Задания
1. Ответьте по отрывку о штурме костела на три вопроса:
(a) До скольких человек уменьшился резерв ширванского полка?
(b) Кто командовал пятью легкими орудиями, поставленными за бруствером?
(c) Какой батальон первым подошел к месту боя в шестом часу пополудни?
2. Напишите продолжение отрывка о штурме костела, начиная сразу после его последнего предложения.

Предложенный отрывок
########

С непостижимым хладнокровием и решимостью, следуя примеру офицеров, совершали пионеры свои тяжелые и гибельные работы, каким едва ли найдутся другие примеры в истории осадных войн. Всего в десяти саженях перед линией рабочих теснились толпы сражавшихся холодным оружием; а из-за церкви, из-за надгробий кладбища, из-за обоих оврагов, справа и слева, градом сыпались на них турецкие пули; сюда же, в это тесное пространство, неприятель сосредоточил и огонь со всех своих батарей. Но пионерам приходилось не только работать, им нужно было еще самим прикрывать работы, а время от времени помогать и ширванцам. Пока одни рылись в земле, другие стояли под ружьем, и случалось нередко, что тот или другой пионерный взвод усиливал собою стрелковую цепь, так как резерв ширванского полка уменьшился уже до шестидесяти человек. И потери пионер, особенно в офицерах, были разительны. В короткое время поручик Шефлер был убит, поручик Соломка и штабс-капитан Шмит смертельно ранены, прапорщик Пущин прострелен в грудь навылет, прапорщик Нечаев – в руку, подпоручик Вильде, отряженный для постройки брешь-батареи внутри самого города,– в шею, и батарею после него докончил уже Нижегородского полка прапорщик Дорохов. Нижних чинов в трех пионерных ротах было убито и ранено более ста человек. Во всем батальоне осталось только три офицера, и они-то ободряли людей, безропотно сменявших товарищей в работе то штыком, то киркою.
К заходу солнца ложементы были окончены, стрелки расположились за прикрытием, и пять легких орудий, поставленных за бруствером, под командой есаула Зубкова, открыли огонь... Зубков получил две сильные контузии в грудь, но, лежа на бурке, продолжал распоряжаться огнем своей батареи. Ему наиболее ширванцы и обязаны тем, что удержались на кладбище. Легкой батарее горячо вторила батарея кегорновых мортир, но храбрый командир ее, поручик Крупенников, был вскоре ранен и вынесен из боя; мортирный огонь стал ослабевать.
В шестом часу пополудни к месту боя стали подходить подкрепления. Первым пришел батальон Херсонского полка и стал на кладбище в резерве за ширванцами. Тогда полковник Бурцев, пользуясь прибытием их, решился снова перейти в наступление, чтобы овладеть костелом до наступления вечера. Атака была произведена дружно и с замечательной энергией. Пока первый батальон ширванцев, посланный с подполковником Юдиным вправо, очищал церковную площадь и гнал неприятеля вдоль по оврагу, второй батальон, вместе с херсонцами, штурмовал костел. Несколько охотников быстро взобрались на церковную крышу и, пробив сверху отверстия, поражали ружейным огнем засевшего в нем неприятеля. Отчаянные защитники, при всем упорстве, наконец, не выдержали: костел был взят, и осажденные, покрыв трупами землю, едва удерживались теперь беспорядочными толпами в овраге и на главной городской улице. Немедленно втащили на кровлю католической церкви горный единорог, а в ложементах увеличили число кегорновых мортир, чтобы обстреливать самые улицы. Между тем подошел еще второй батальон Эриванского полка и составил новое подкрепление штурмовым колоннам. Таким образом, и церковь и окружающая ее площадь, так долго и упорно обороняемые турками, были прочно заняты русскими. Но победа оставалась, однако, еще далеко не решенной.

########

Представленный материал
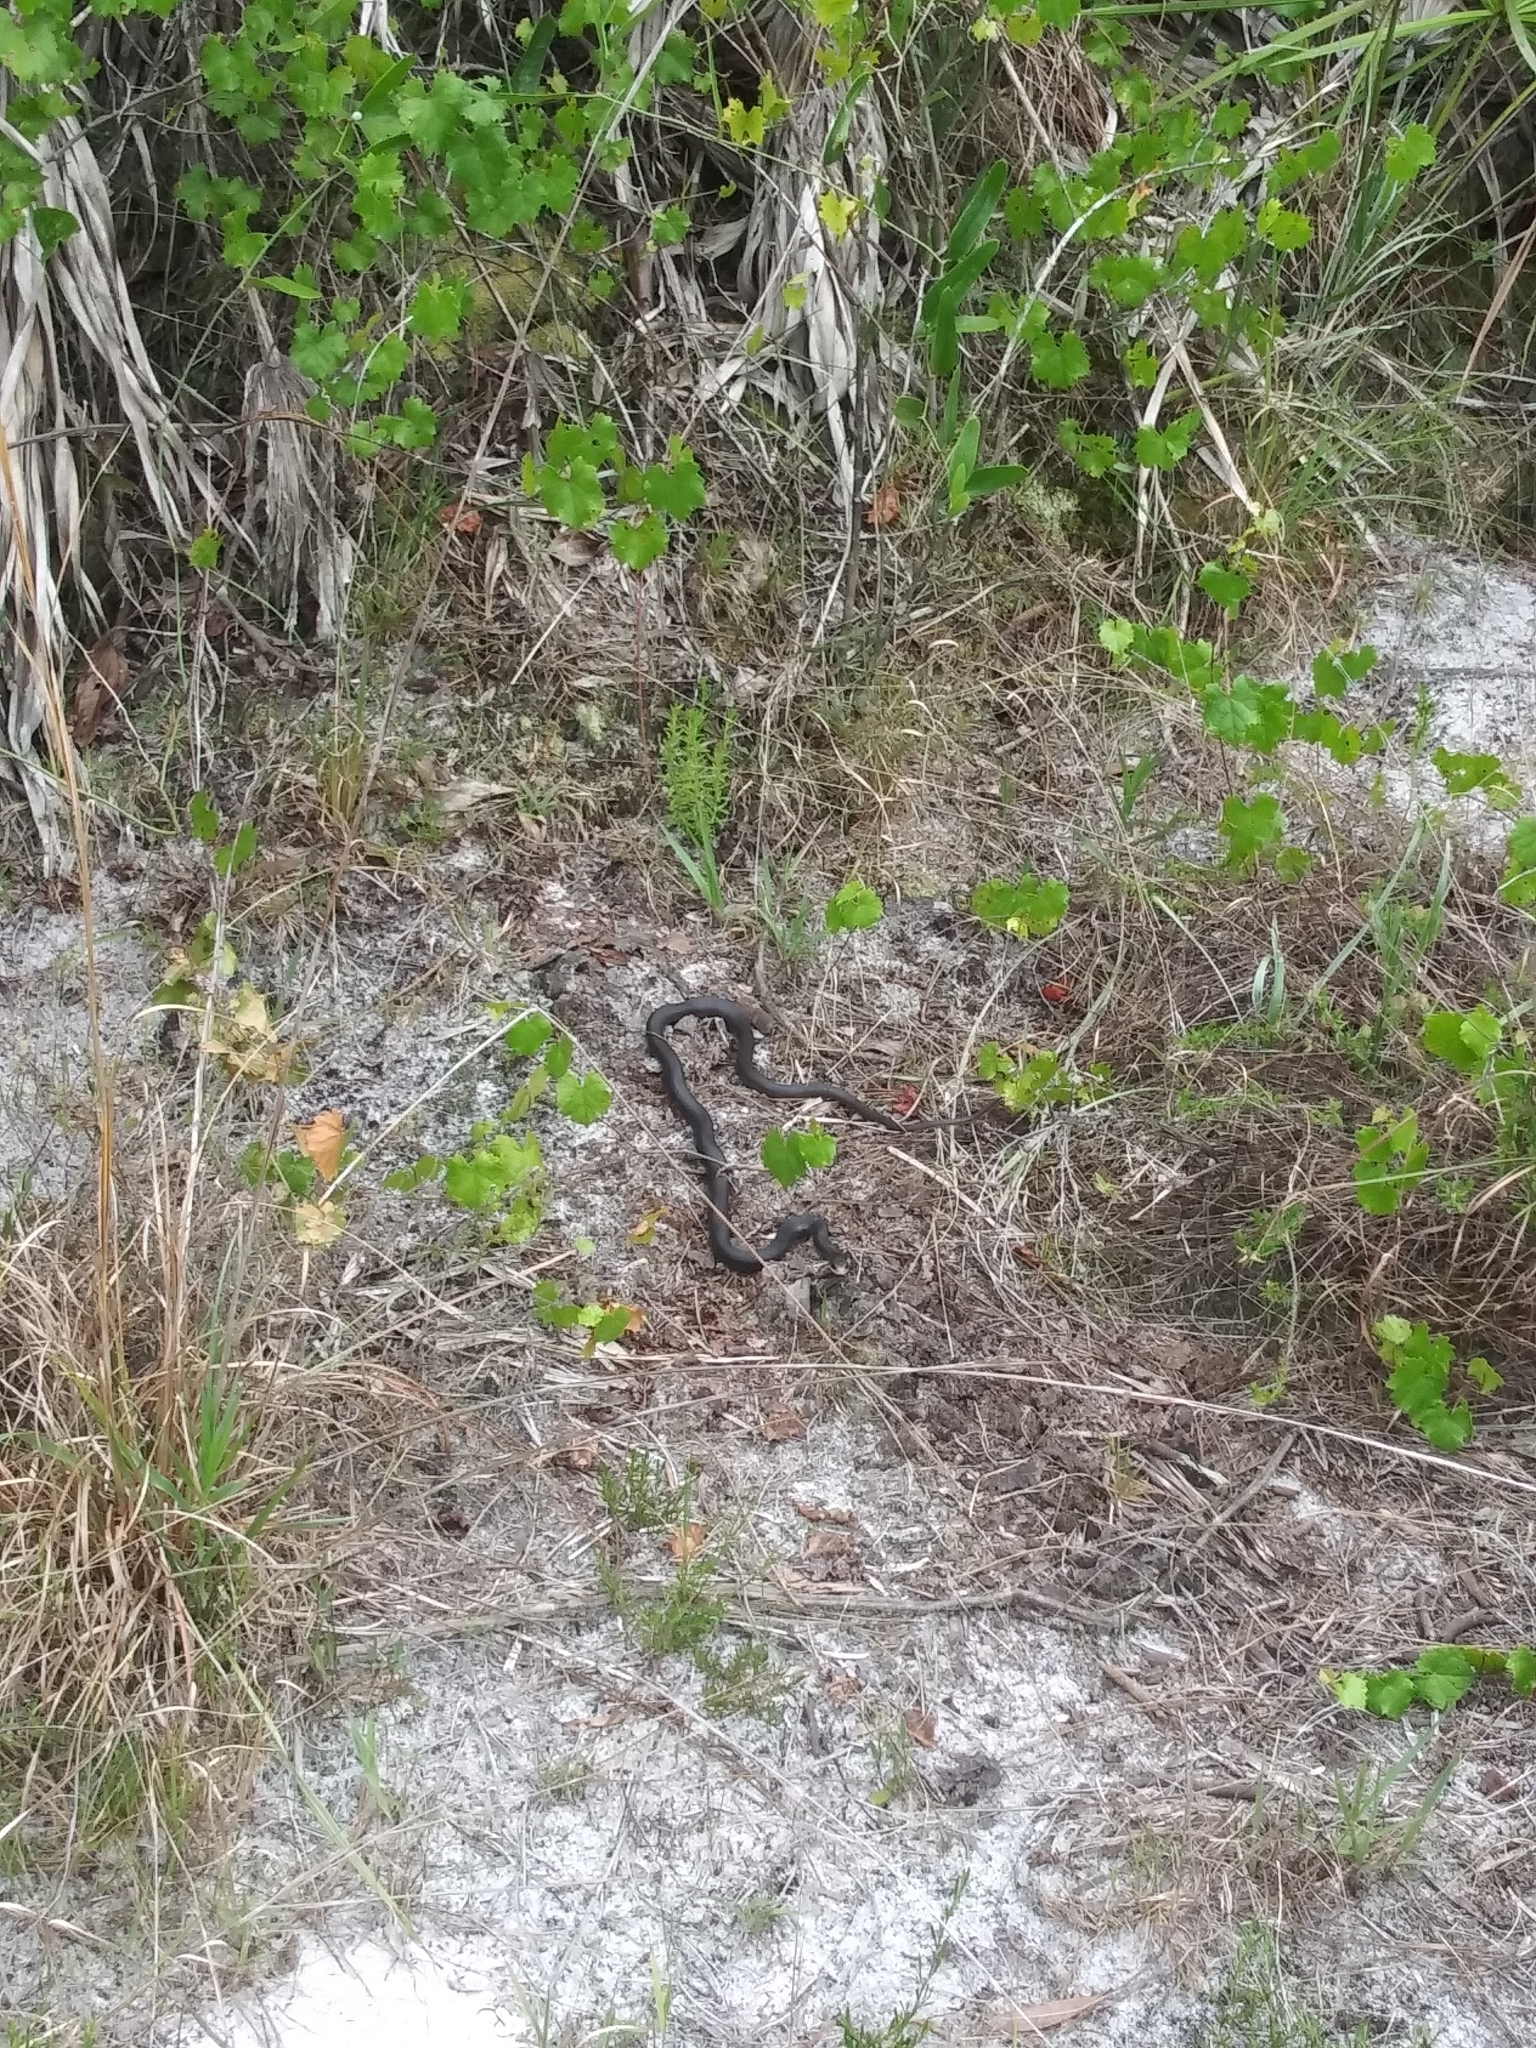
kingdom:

########

Ответы к заданиям
1.
(a) До шестидесяти человек.
(b) Есаул Зубков.
(c) Батальон Херсонского полка.

2.
Со взятием костела разом наступило минутное зловещее затишье. Враждебные стороны, одинаково утомленные, одинаково ослабленные потерями, отдыхали всего в пятнадцати саженях друг от друга. Но кратковремен был обоюдный отдых. Густые толпы турок, стеснившиеся в западном овраге, снова двинулись вперед, угрожая на этот раз раздавить своей массой ширванский батальон подполковника Юдина, занявший позицию в том же самом овраге. Завязалась страшная рукопашная свалка. Юдин, отбитый от своего батальона, очутился в толпе неприятеля, но был выручен отважным унтер-офицером (из разжалованных) Анисимовым, который, спасая своего командира, сам получил три тяжелые раны.
Опасное положение ширванцев заставило выдвинуть из резерва еще батальон сорок второго егерского полка, под командой полковника Реута, которому приказано было взять правее разрушенного бастиона и ворваться в Еврейский квартал, лежавший между западным оврагом и городской оградой. Турки, еще владевшие здесь палисадом, встретили наступавших егерей жестоким огнем. Тогда четыре донские орудия вынеслись вперед и принялись, в свою очередь, осыпать турок картечью.
Под их защитой штурмовая колонна смело подошла к городскому палисаду, но взять его она не могла. Егеря овладели только бойницами с наружной стороны его и, просунув в них ружья, в упор поражали защитников, турки отвечали тем же, и в одну минуту девять офицеров из батальона были убиты или ранены. К счастью, в эту критическую минуту подоспела команда саперов, с прапорщиками Коновницыным и Богдановичем; она живо срубила палисад и из его же бревен устроила мост, по которому могла пройти артиллерия. Половина саперов была перебита, но остальные успели поставить туры, за которыми могли укрыться орудия. Воодушевление солдат и здесь было так велико, что приходилось сдерживать их от бесполезных потерь.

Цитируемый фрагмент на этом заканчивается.